> _Tasks for this exercise_
1) Reproduce the part of the scouting passage that opens with the words containing "The national leaders" and closes with "jamboree. (Courtesy Alan Smason)", swapping "jamboree" for "camporee".
2) Pick up the scouting passage after its last sentence and continue writing it.

> _Document extract_
Meanwhile, back in the mid-2000s, Mr. Mason started to want to give back to scouting.

He’s been very involved in shul, the United Synagogue of Hoboken, since he moved to town 40 years ago. He was on the board for some years. The synagogue has a “thriving preschool,” he said; his daughter teaches there. So the shul was a prime focus of his volunteerism, but he wanted to do more.

“I got involved in the greater New York scouting council, and eventually, about 10 years ago, I became chair,” he said. “The local council delivers Scouting in the neighborhood. We also were very focused — and persuasive — in getting the national organization to open to all youth, particularly to gay kids, gay adults, and transgender kids. So over the last 15 years, Scouting America has been open to every kid and every adult.

“That is very important to me, because the program has had such a huge impact on my life. I didn’t want it to exclude a kid — it could have that kind of impact on that kid’s life.”

A Scout wraps the Torah after the reading is finished. (Courtesy Alan Smason)

And then, “in 2019, the national organization came to me and said, ‘We have a historic issue with abuse in scouting.’ The issue peaked in the 1970s, with the advance of youth protection protocols. It wasn’t anything that I had ever experienced as a kid or an adult, but the national organization filed for bankruptcy.” Remember, here, that Mr. Mason specializes in restructuring law.

The Boy Scouts of America’s national organization faced more than 82,000 claims of sexual abuse, of varying degrees of severity — some were quite severe — and accusations that troop leaders had been told about the abuse but chose to look away. In 2021 the organization settled — the settlement was massive, $2.46 billion — but it had harmed its reputation and popularity.

Mr. Mason was an important part of that process.

The national leaders “wanted a volunteer who could galvanize and lead the local councils across the country, which were not filing for bankruptcy but would be expected to negotiate and participate in the settlement. They asked me to do that.

Jewish Boy Scout leaders stand together at a jamboree. (Courtesy Alan Smason)

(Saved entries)
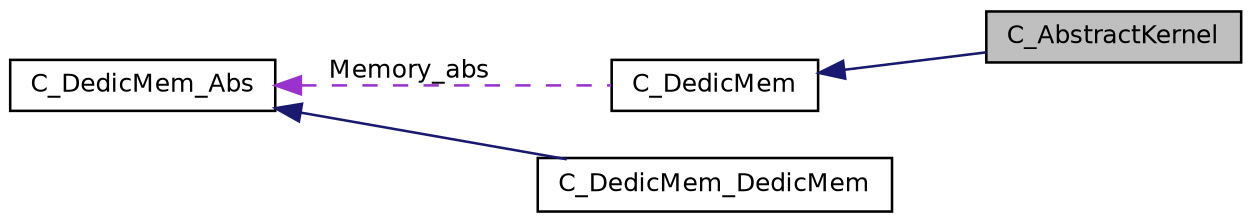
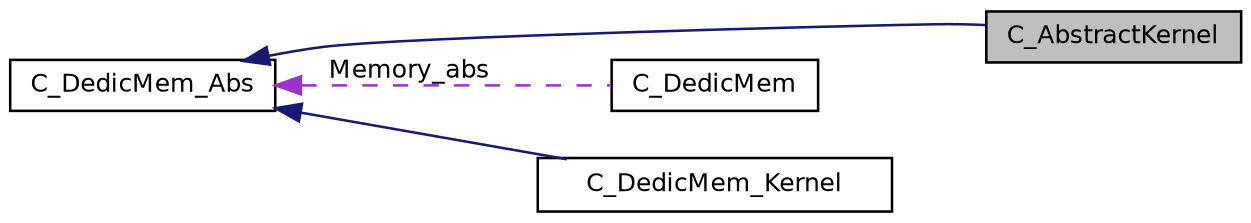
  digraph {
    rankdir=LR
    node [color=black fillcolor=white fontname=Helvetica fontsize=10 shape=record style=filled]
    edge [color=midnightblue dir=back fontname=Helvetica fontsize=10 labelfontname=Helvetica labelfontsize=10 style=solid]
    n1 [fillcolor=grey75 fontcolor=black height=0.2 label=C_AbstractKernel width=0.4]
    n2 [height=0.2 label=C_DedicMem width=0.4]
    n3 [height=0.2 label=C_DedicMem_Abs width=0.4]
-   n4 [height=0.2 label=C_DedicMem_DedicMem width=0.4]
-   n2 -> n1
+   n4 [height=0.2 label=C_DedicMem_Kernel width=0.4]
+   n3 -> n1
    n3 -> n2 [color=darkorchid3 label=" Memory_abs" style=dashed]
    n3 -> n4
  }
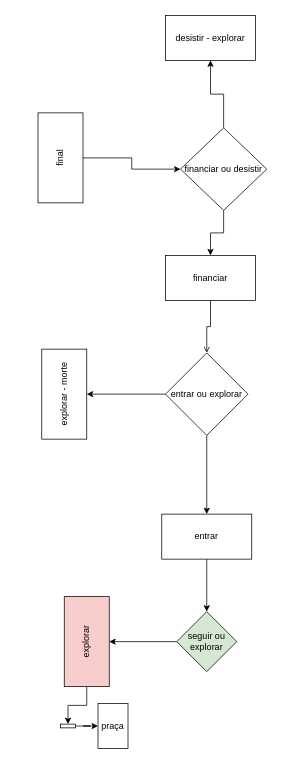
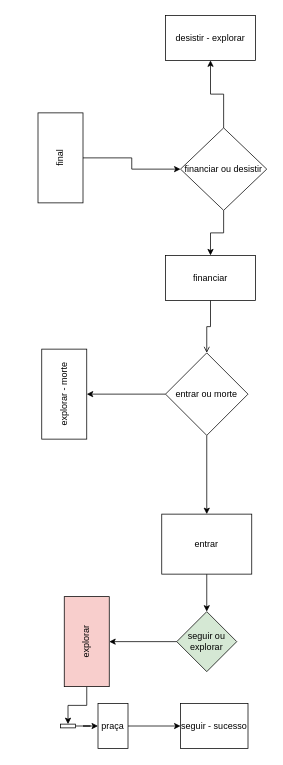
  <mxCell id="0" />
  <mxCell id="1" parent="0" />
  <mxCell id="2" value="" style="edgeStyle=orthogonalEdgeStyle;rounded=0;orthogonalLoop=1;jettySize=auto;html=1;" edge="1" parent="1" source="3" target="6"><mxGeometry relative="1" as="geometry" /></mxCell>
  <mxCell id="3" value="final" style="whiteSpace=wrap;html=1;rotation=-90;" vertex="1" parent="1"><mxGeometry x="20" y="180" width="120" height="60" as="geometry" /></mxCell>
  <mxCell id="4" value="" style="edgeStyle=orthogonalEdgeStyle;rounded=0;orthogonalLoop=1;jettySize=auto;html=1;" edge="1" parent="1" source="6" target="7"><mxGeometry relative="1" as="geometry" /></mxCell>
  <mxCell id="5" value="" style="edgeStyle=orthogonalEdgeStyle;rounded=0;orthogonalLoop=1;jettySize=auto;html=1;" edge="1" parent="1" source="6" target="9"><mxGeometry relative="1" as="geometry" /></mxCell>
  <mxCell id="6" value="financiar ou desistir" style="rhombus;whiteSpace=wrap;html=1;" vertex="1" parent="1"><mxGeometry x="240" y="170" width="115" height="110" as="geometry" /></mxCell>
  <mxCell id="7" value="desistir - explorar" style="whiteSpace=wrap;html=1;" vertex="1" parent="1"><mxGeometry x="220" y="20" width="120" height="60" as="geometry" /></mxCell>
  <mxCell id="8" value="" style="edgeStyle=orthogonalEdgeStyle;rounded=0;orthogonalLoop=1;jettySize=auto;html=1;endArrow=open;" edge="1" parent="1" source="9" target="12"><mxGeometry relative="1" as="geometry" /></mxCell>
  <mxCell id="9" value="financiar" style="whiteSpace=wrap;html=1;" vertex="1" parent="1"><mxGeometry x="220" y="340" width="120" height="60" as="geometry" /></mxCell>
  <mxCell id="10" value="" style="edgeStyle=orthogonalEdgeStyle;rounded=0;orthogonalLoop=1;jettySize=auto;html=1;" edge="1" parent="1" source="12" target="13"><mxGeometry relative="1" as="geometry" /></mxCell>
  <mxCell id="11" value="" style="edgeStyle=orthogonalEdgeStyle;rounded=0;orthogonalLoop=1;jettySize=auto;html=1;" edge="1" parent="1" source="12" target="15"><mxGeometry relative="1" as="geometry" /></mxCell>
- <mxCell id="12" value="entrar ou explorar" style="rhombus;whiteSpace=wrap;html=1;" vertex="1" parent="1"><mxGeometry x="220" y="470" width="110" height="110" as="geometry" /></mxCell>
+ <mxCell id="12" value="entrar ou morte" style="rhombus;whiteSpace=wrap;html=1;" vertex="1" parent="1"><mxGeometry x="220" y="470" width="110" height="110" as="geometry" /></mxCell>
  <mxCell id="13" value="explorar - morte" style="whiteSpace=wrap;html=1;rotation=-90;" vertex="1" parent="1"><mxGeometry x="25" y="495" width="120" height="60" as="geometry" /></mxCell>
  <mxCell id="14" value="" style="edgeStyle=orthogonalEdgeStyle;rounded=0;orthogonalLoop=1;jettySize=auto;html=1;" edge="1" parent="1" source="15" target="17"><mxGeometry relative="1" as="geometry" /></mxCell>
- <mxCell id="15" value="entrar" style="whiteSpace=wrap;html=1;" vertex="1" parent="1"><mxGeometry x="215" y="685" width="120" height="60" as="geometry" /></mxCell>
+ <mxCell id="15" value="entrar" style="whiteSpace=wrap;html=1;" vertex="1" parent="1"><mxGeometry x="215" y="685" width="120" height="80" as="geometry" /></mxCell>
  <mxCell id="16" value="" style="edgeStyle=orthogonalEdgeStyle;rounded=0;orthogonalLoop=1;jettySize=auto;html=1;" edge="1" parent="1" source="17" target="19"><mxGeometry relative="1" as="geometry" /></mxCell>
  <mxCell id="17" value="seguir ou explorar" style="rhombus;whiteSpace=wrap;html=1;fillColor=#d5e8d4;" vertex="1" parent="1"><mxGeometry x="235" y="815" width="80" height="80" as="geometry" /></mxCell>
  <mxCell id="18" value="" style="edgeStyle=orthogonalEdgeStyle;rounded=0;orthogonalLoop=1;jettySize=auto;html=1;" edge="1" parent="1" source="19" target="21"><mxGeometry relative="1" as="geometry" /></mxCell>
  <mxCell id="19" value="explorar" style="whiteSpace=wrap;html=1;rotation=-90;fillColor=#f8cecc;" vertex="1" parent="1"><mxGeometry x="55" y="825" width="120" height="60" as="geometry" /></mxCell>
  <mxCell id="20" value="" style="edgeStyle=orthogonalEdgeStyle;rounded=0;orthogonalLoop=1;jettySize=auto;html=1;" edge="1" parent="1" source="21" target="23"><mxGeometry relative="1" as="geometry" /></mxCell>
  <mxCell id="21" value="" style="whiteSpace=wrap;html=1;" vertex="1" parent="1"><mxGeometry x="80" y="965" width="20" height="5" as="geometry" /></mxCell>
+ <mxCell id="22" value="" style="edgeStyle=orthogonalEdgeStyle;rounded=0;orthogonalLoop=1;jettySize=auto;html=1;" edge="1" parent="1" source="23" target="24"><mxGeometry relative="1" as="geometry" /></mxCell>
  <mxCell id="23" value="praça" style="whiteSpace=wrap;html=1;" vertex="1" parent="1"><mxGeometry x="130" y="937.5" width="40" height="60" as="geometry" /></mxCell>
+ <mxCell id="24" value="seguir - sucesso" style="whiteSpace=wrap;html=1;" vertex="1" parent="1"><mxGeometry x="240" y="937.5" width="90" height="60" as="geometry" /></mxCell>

> _Answers for the exercise_
1)
The national leaders “wanted a volunteer who could galvanize and lead the local councils across the country, which were not filing for bankruptcy but would be expected to negotiate and participate in the settlement. They asked me to do that.

Jewish Boy Scout leaders stand together at a camporee. (Courtesy Alan Smason)

2)
“One of them said to me: ‘You’re an Eagle Scout. You are the volunteer chair of one of our larger local councils. You are a senior restructuring professional with a nationwide recommendation.’

“They were kind of laying it on, right, but, but it was true.

“They said, ‘God put you on this earth for a reason. We need you to do this.’ So I spent the next three years of my life negotiating with survivors and their attorneys in the national BSA bankruptcy case.

“It was challenging for everybody, but it was a very important case. It was a two-pronged mission. We had to give justice and compensation to survivors, and also we had to allow the Scouting movement to continue.

“We got all 240 councils to agree to a settlement and to their share of that settlement, and that enabled the BSA to come out of bankruptcy.

Jewish Scouts stand together at a shul. (Courtesy Alan Smason)

“After that I was asked to join the national board. And then last February, the current national chair, Brad Tilden, asked me to be his successor.”

This year is the transition year; Mr. Mason, now chair elect, will become chair in May.

He will be the second Jewish chair, Mr. Mason said.

The first one, Mortimer Loeb Schiff, was a partner in Kuhn Loeb, the investment bank that later merged with Lehman Brothers; his daughter Dorothy Schiff became the owner and publisher of the New York Post when it flourished as a liberal-leaning popular tabloid.

Mr. Schiff was elected chair of the BSA in 1931. “That was a time of rising antisemitism in the United States and of course in Europe, and just 18 months before Hitler was elected to be Germany’s chancellor. That’s when the Boy Scouts of America decided to elect a German Jewish banker to be chair of what already was an iconic American institution.”

A Jewish Cub Scout beams; his family stands with him. (Courtesy Alan Smason)

As for his own election, “I don’t believe that I am becoming the next chairman because I am Jewish — but I am Jewish, and that is part of the package.

“We are a faith-based organization. We say grace at our board dinners. At one of our recent diners, someone said, ‘All right, who is the next volunteer?’

“So I stood up in front of our national board, volunteers, and staff, and I sang the HaMotzi. And then I sang the Shehecheyanu — the blessing over something new — “because it was the first time anyone had said HaMotzi there.

“And everyone there loved it.”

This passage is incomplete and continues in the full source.